This topic doesn't seam to come up at all. I started out in the ISP biz and moved over to Information security for a company who was small enough that tik's still seamed to fit the bill.

However we are starting to get hit with PCI-DSS evaluations, Risk Assessments and Gap Analysis with an array of requirements -- most which I have been able to meet easily except one : Security authentication on the router. Almost every third part wants to see me doing it the 'cisco' way with primary remote logins being strictly unprivileged and forcing elevation to a privileged user after connection. IE - enable.

Now I can emulate this functionality by allowing only a stripped down user remote access and setting up a loopback bridge interface with no ports, setting an ip address to that bridge and ssh'ing into itself from there as the allowed ip address for the administrative full access user being the router itself.

Which in of itself isn't too terrible other than i prefer to work with firewall rules using winbox. Anyone else had experience with this and other PCI-DSS compliance rules and getting the tik to be compliant ?

I would really like to see permission elevation within both winbox and ssh as a native functionality instead of the config needing to be creative.

Also, to ssh out (use the ssh client) the test policy is required. I couldn't find this documented anywhere.

To answer your question, elevation of privileges, although nice, is not a PCI requirement so I think your QSA is smoking something . Using Radius for AAA should be sufficient.
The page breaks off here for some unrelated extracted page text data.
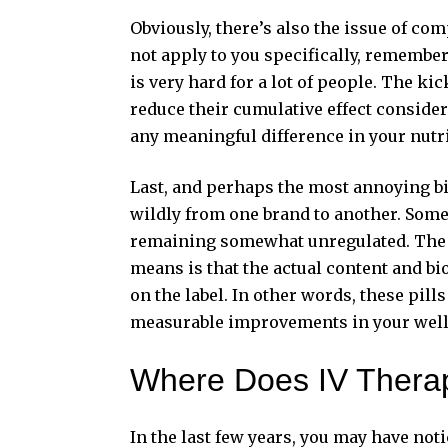
Obviously, there’s also the issue of co
not apply to you specifically, rememberi
is very hard for a lot of people. The ki
reduce their cumulative effect consider
any meaningful difference in your nutri
Last, and perhaps the most annoying bit
wildly from one brand to another. Some d
remaining somewhat unregulated. The pr
means is that the actual content and bio
on the label. In other words, these pil
measurable improvements in your well
Where Does IV Therap
In the last few years, you may have not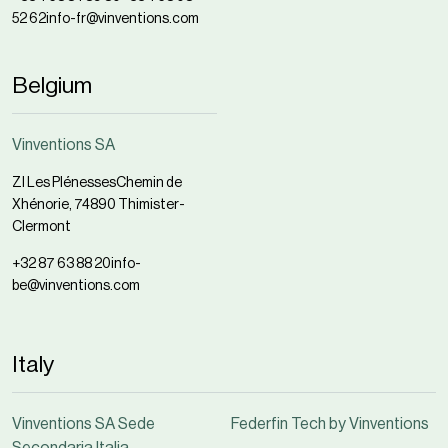
52 62
info-fr@vinventions.com
Belgium
Vinventions SA
ZI Les Plénesses
Chemin de
Xhénorie, 7
4890 Thimister-
Clermont
+32 87 63 88 20
info-
be@vinventions.com
Italy
Vinventions SA Sede
Federfin Tech by Vinventions
Secondaria Italia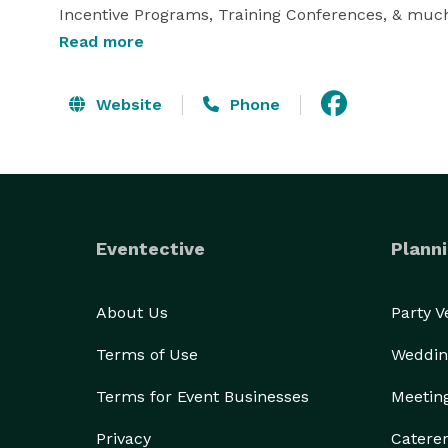
Incentive Programs, Training Conferences, & much 
Read more
We want to put our experience to work for you! 
Website
Phone
Eventective
Planni
About Us
Party 
Terms of Use
Weddin
Terms for Event Businesses
Meetin
Privacy
Catere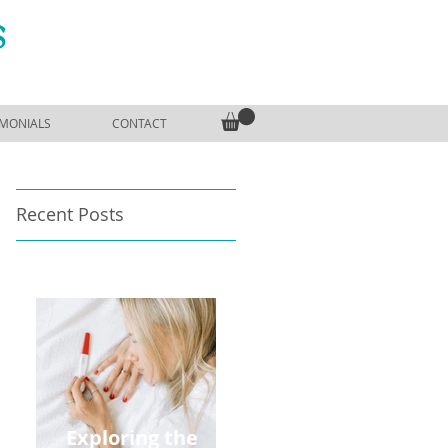
S
IMONIALS
CONTACT
Recent Posts
Exploring the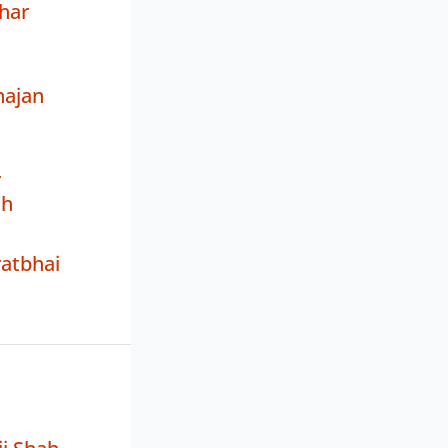
har
ajan
r
th
atbhai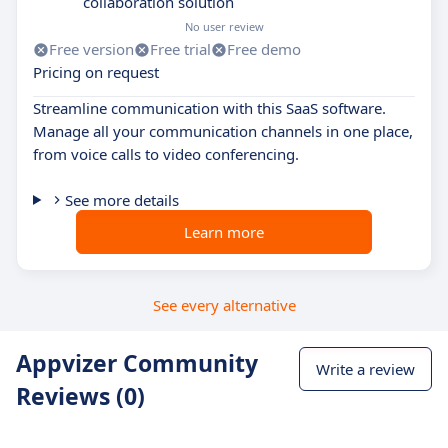
collaboration solution
No user review
Free version
Free trial
Free demo
Pricing on request
Streamline communication with this SaaS software.
Manage all your communication channels in one place,
from voice calls to video conferencing.
See more details
Learn more
See every alternative
Appvizer Community
Write a review
Reviews (0)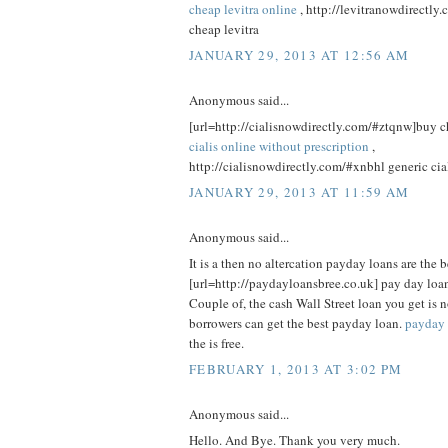
cheap levitra online
, http://levitranowdirectly
cheap levitra
JANUARY 29, 2013 AT 12:56 AM
Anonymous said...
[url=http://cialisnowdirectly.com/#ztqnw]buy che
cialis online without prescription
,
http://cialisnowdirectly.com/#xnbhl generic cia
JANUARY 29, 2013 AT 11:59 AM
Anonymous said...
It is a then no altercation payday loans are the b
[url=http://paydayloansbree.co.uk] pay day loan
Couple of, the cash Wall Street loan you get is n
borrowers can get the best payday loan.
payday 
the is free.
FEBRUARY 1, 2013 AT 3:02 PM
Anonymous said...
Hello. And Bye. Thank you very much.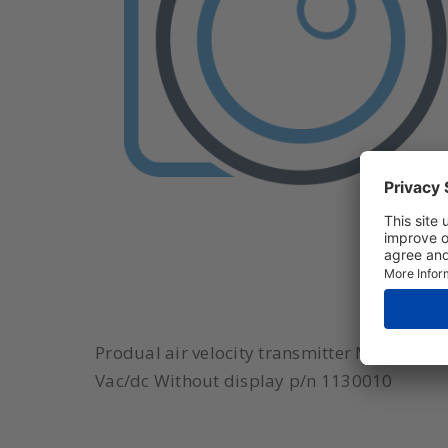
Produal air velocity transmitter Model: IV
Vac/dc Without display p/n 1130010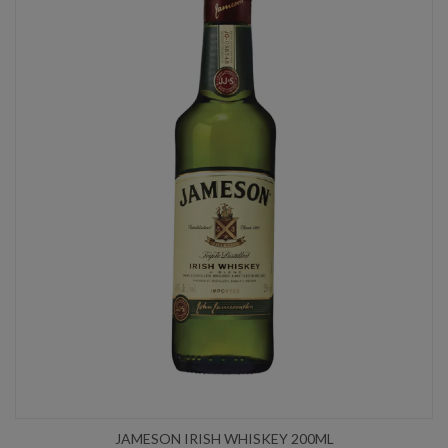
JAMESON IRISH WHISKEY 200ML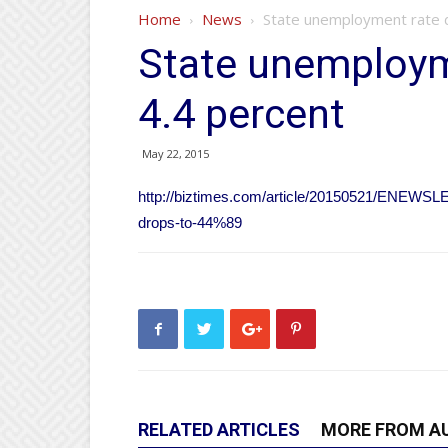
Home
News
State unemployment rate d
State unemploym
4.4 percent
May 22, 2015
http://biztimes.com/article/20150521/ENEW
drops-to-44%89
RELATED ARTICLES
MORE FROM A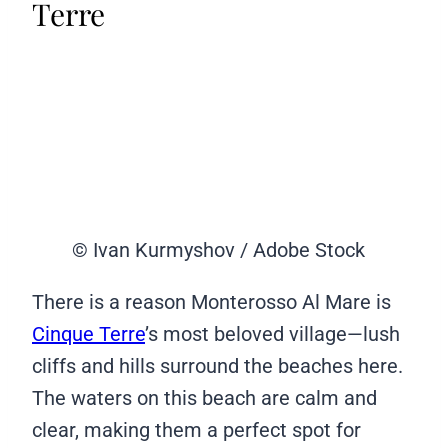
Terre
© Ivan Kurmyshov / Adobe Stock
There is a reason Monterosso Al Mare is
Cinque Terre
’s most beloved village—lush
cliffs and hills surround the beaches here.
The waters on this beach are calm and
clear, making them a perfect spot for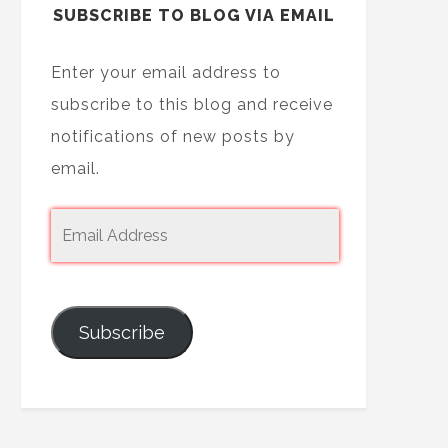
SUBSCRIBE TO BLOG VIA EMAIL
Enter your email address to
subscribe to this blog and receive
notifications of new posts by
email.
Subscribe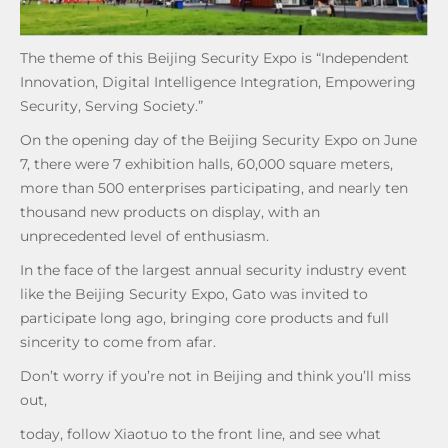
The theme of this Beijing Security Expo is “Independent
Innovation, Digital Intelligence Integration, Empowering
Security, Serving Society.”
On the opening day of the Beijing Security Expo on June
7, there were 7 exhibition halls, 60,000 square meters,
more than 500 enterprises participating, and nearly ten
thousand new products on display, with an
unprecedented level of enthusiasm.
In the face of the largest annual security industry event
like the Beijing Security Expo, Gato was invited to
participate long ago, bringing core products and full
sincerity to come from afar.
Don’t worry if you’re not in Beijing and think you’ll miss
out,
today, follow Xiaotuo to the front line, and see what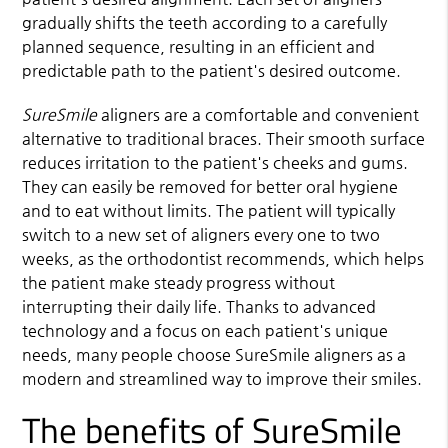
gradually shifts the teeth according to a carefully
planned sequence, resulting in an efficient and
predictable path to the patient's desired outcome.
SureSmile
aligners are a comfortable and convenient
alternative to traditional braces. Their smooth surface
reduces irritation to the patient's cheeks and gums.
They can easily be removed for better oral hygiene
and to eat without limits. The patient will typically
switch to a new set of aligners every one to two
weeks, as the orthodontist recommends, which helps
the patient make steady progress without
interrupting their daily life. Thanks to advanced
technology and a focus on each patient's unique
needs, many people choose SureSmile aligners as a
modern and streamlined way to improve their smiles.
The benefits of SureSmile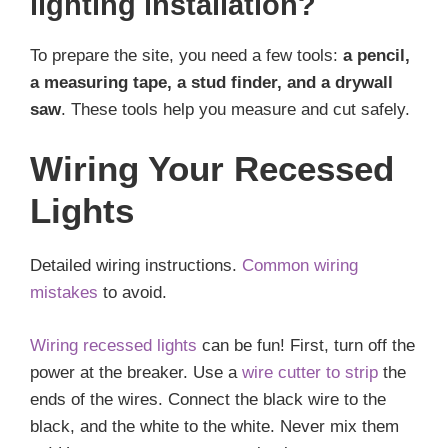
lighting installation?
To prepare the site, you need a few tools:
a pencil,
a measuring tape, a stud finder, and a drywall
saw
. These tools help you measure and cut safely.
Wiring Your Recessed
Lights
Detailed wiring instructions.
Common wiring
mistakes
to avoid.
Wiring recessed lights
can be fun! First, turn off the
power at the breaker. Use a
wire cutter to strip
the
ends of the wires. Connect the black wire to the
black, and the white to the white. Never mix them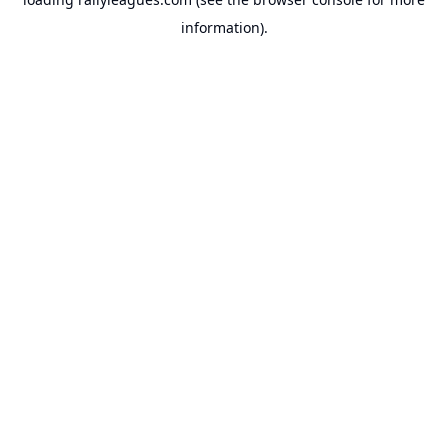
information).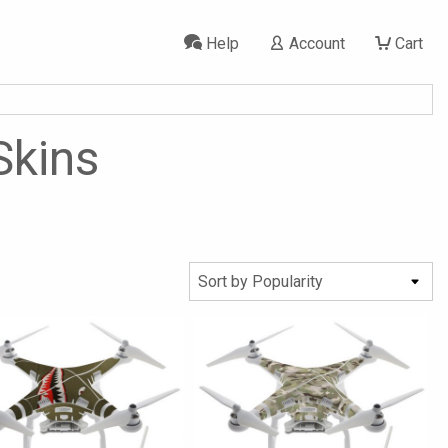
Help
Account
Cart
Skins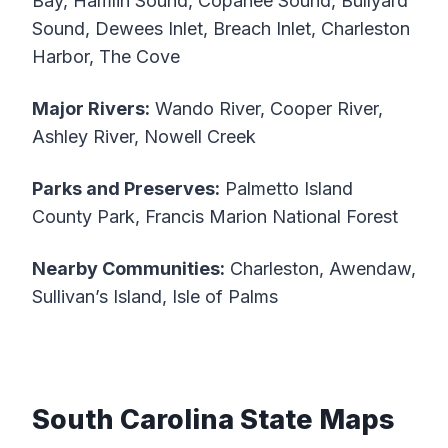
Bay, Hamlin Sound, Copahee Sound, Bullyard
Sound, Dewees Inlet, Breach Inlet, Charleston
Harbor, The Cove
Major Rivers:
Wando River, Cooper River,
Ashley River, Nowell Creek
Parks and Preserves:
Palmetto Island
County Park, Francis Marion National Forest
Nearby Communities:
Charleston, Awendaw,
Sullivan’s Island, Isle of Palms
South Carolina State Maps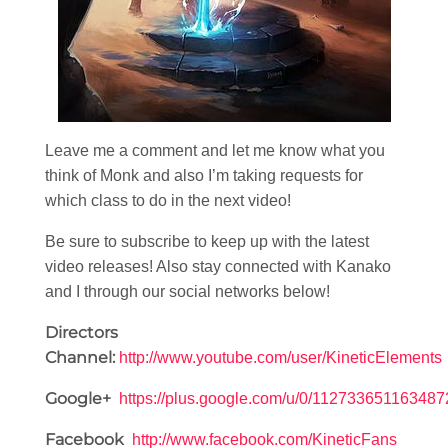
Leave me a comment and let me know what you
think of Monk and also I’m taking requests for
which class to do in the next video!
Be sure to subscribe to keep up with the latest
video releases! Also stay connected with Kanako
and I through our social networks below!
Directors
Channel:
http://www.youtube.com/user/KineticElements
Google+
https://plus.google.com/u/0/11273365116348
Facebook
http://www.facebook.com/KineticFans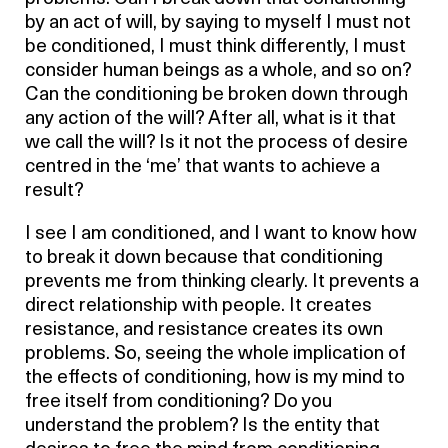
by an act of will, by saying to myself I must not
be conditioned, I must think differently, I must
consider human beings as a whole, and so on?
Can the conditioning be broken down through
any action of the will? After all, what is it that
we call the will? Is it not the process of desire
centred in the ‘me’ that wants to achieve a
result?
I see I am conditioned, and I want to know how
to break it down because that conditioning
prevents me from thinking clearly. It prevents a
direct relationship with people. It creates
resistance, and resistance creates its own
problems. So, seeing the whole implication of
the effects of conditioning, how is my mind to
free itself from conditioning? Do you
understand the problem? Is the entity that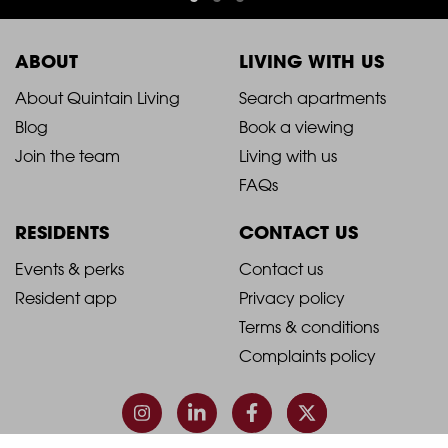
ABOUT
LIVING WITH US
2021
2021
About Quintain Living
Search apartments
Blog
Book a viewing
-
-
Join the team
Living with us
Footer
Footer
FAQs
Column
Column
RESIDENTS
CONTACT US
1
2
2021
2021
Events & perks
Contact us
Resident app
Privacy policy
-
-
Terms & conditions
Footer
Footer
Complaints policy
Column
Column
3
4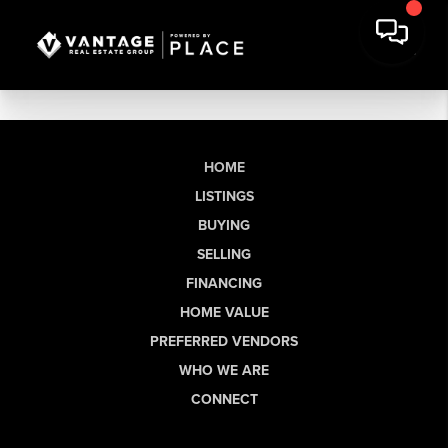
HOME
LISTINGS
BUYING
SELLING
FINANCING
HOME VALUE
PREFERRED VENDORS
WHO WE ARE
CONNECT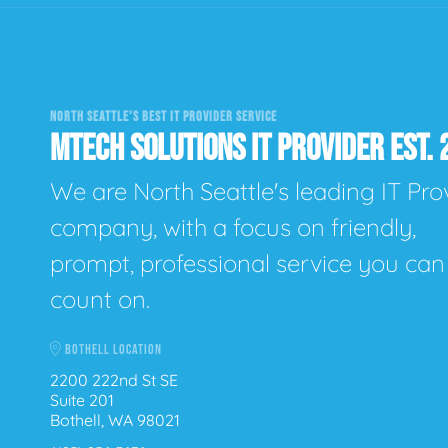
NORTH SEATTLE'S BEST IT PROVIDER SERVICE
MTECH SOLUTIONS IT PROVIDER EST. 
We are North Seattle's leading IT Pro
company, with a focus on friendly,
prompt, professional service you can
count on.
BOTHELL LOCATION
2200 222nd St SE
Suite 201
Bothell, WA 98021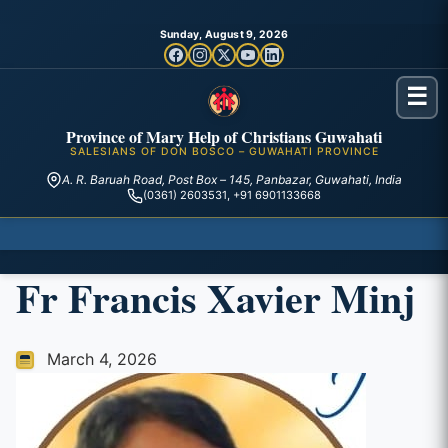
Sunday, August 9, 2026
☰
Province of Mary Help of Christians Guwahati
SALESIANS OF DON BOSCO – GUWAHATI PROVINCE
A. R. Baruah Road, Post Box – 145, Panbazar, Guwahati, India
(0361) 2603531, +91 6901133668
Fr Francis Xavier Minj
March 4, 2026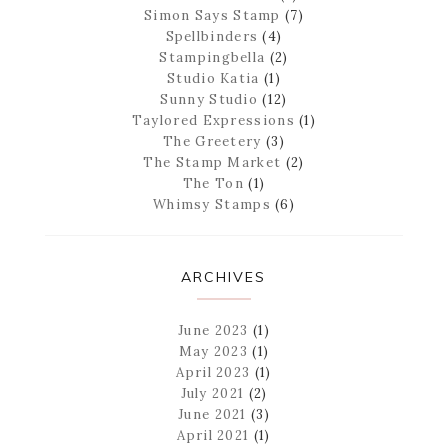
Simon Says Stamp
(7)
Spellbinders
(4)
Stampingbella
(2)
Studio Katia
(1)
Sunny Studio
(12)
Taylored Expressions
(1)
The Greetery
(3)
The Stamp Market
(2)
The Ton
(1)
Whimsy Stamps
(6)
ARCHIVES
June 2023
(1)
May 2023
(1)
April 2023
(1)
July 2021
(2)
June 2021
(3)
April 2021
(1)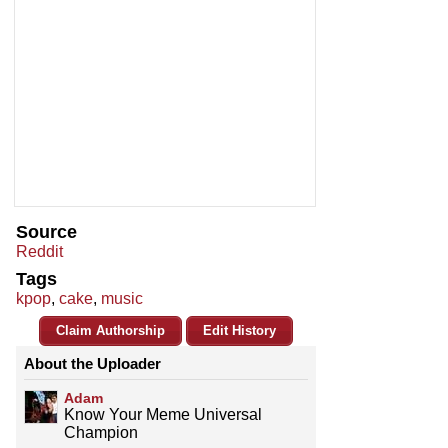
Source
Reddit
Tags
kpop
,
cake
,
music
Claim Authorship
Edit History
About the Uploader
Adam
Know Your Meme Universal
Champion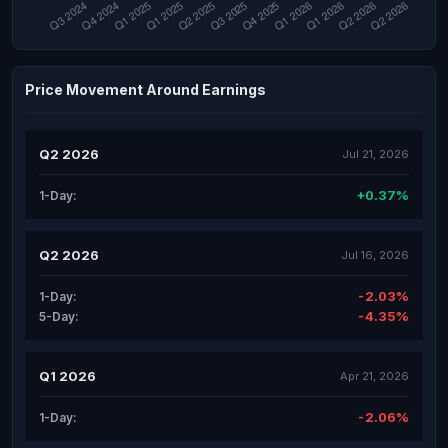
Price Movement Around Earnings
Q2 2026
Jul 21, 2026
+0.37%
1-Day:
Q2 2026
Jul 16, 2026
-2.03%
1-Day:
-4.35%
5-Day:
Q1 2026
Apr 21, 2026
-2.06%
1-Day: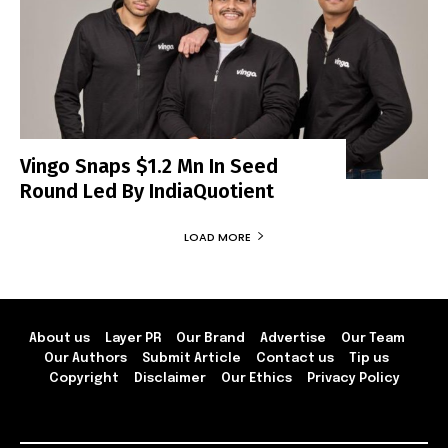
Vingo Snaps $1.2 Mn In Seed
Round Led By IndiaQuotient
LOAD MORE
About us
Layer PR
Our Brand
Advertise
Our Team
Our Authors
Submit Article
Contact us
Tip us
Copyright
Disclaimer
Our Ethics
Privacy Policy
Myself I don't use mikotik in such environment due to number of things:

- Unstable ROS versions. PCI compliancy requires that you use latest version available which is likely not stable.
- Logging bogs down routerboards too much
- Lack of security patches from Mikrotik

Certainly some advice to take to heart on that. The most recent request for the elevation of privvies wasn't PCI but an internal risk assessment they had built up using bits and pieces here and there. Now that you mention it, I think it has only been internal risk assessments that have had that question. All three seam to lump together in my brain. We went with 'tiks initially because like most entry organizations, the IT budget isn't one they want to think about let alone actually devote to getting it done right, and I already had experience with it.

As just a router and firewall, I've rarely had stability issues. I stopped using 'tiks for wireless long ago. I suppose if they really want to pass those assessments its their budget they will need to adjust.

Why not put some firewall behind the server you need PCI-DSS compliance.

security settings differ in RouterOS from other vendor offerings. A lot of know-how you can find in these forums and also on wiki.mikrotik.com on what is best practices on how to secure the device.

First of all, if safe environment is required one approach would be to create secure tunnel to device and allow connections of privileged users to router only via tunnels.

About logging - you can create remote logging rules that would log to remote location - that has negligible additional load on the router itself. And yet again, if security is a concern - that can be done via secure tunnel. How good are logs if they are gone with the device?

About ssh client http://wiki.mikrotik.com/wiki/Manual:System/SSH_client

you can see that even keyed logins from router to another host are available. Also, can look into ssh tunnel feature, that will create secure connection to the router where you can login via secured winbox into the device.